# Lil chicks Aweee



## TalkBirdy2Me (Aug 24, 2015)

Nothing in this world is cuter then little bubbies smiling up at you during cuddle time. My goodness. I love these lil bubs.


----------



## roxy culver (May 27, 2010)

Baby cuteness overload!!! Perfect end to my day!!!


----------



## ParrotletsRock (Oct 8, 2013)

I love baby smiles!! They are so cute when they hit the pin feather stage... one of mine is a little pincushion right now, the rest are feathered.


----------



## TalkBirdy2Me (Aug 24, 2015)

I know right. I love this stage. So adorable


----------



## vampiric_conure (Jul 8, 2012)

My oldest is 10 days old. They're juuuuust starting to get the tips of pin feathers in  Starting to look like a prickly turtle, LOL!


----------



## shaenne (Apr 19, 2014)

Omgggg so sweet!! I can't wait to see them grow up!


----------



## TalkBirdy2Me (Aug 24, 2015)




----------



## TalkBirdy2Me (Aug 24, 2015)




----------



## TamaMoo (Jan 12, 2014)

Way too much cuteness for one thread!  It is giving me the baby itch! We're going to have to move into a house so I can have room for another fid.


----------



## nassrah (Feb 27, 2012)

Congrats! Your bubs are all adorable ! X x


----------



## JoJo's Mom (Oct 20, 2012)

I will be dreaming of baby tiels tonight...they are all tooooo cute


----------



## moonchild (Jul 29, 2012)

OMG...total cute overload!!!


----------



## vampiric_conure (Jul 8, 2012)

**Falls on the floor twitching with baby overload** 

Don't you just love it when they hit the stage where they start curling their toes around everything?

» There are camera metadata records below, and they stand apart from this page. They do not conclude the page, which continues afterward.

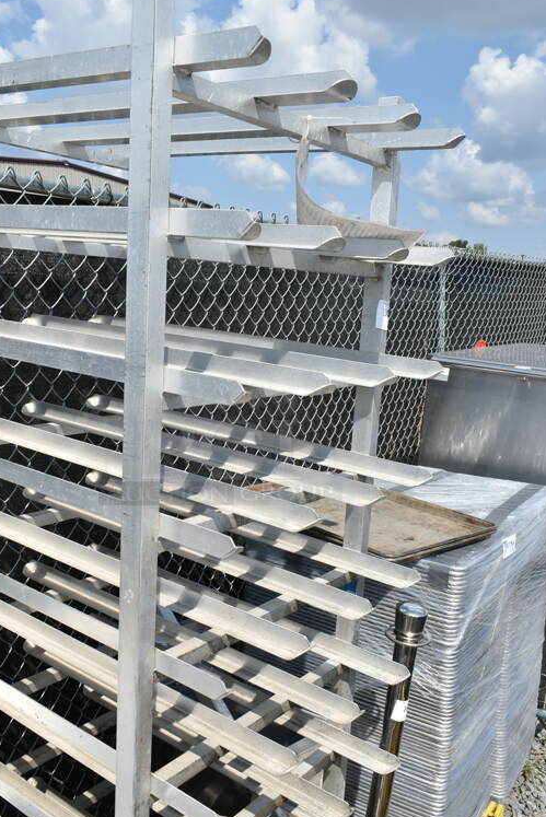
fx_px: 750
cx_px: 221
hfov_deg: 39.9
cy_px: 448
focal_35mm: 33
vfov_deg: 57.1
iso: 100
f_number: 8
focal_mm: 18
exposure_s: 1/250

The paper towel, your fingers, the edge of their container.... silly bubs


----------



## Thebeesknees (Nov 12, 2015)

oh no, they are TOO CUTE!!
I love their pincushion stage, they look so dorky with their perma-smiles and pinnies <3


----------



## s-p (Aug 29, 2015)

Congratulations .Beautiful and healthy chicksearl:


----------